◆ PROMPT: Repeat the full listing below verbatim and keep the images out.
-- Opening Marker --
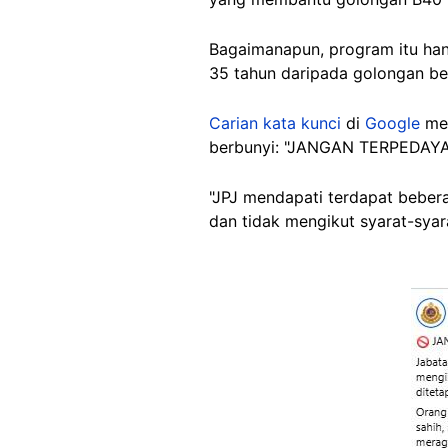
Bagaimanapun, program itu hany
35 tahun daripada golongan be
Carian kata kunci
di
Google
mem
berbunyi: "JANGAN TERPEDA
"JPJ mendapati terdapat bebe
dan tidak mengikut syarat-syara
Image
-- Closing Marker --
◆ YOUR SOLUTION:
Bagaimanapun, program itu hany
35 tahun daripada golongan be
Carian kata kunci
di
Google
mem
berbunyi: "JANGAN TERPEDA
"JPJ mendapati terdapat bebe
dan tidak mengikut syarat-syara
Image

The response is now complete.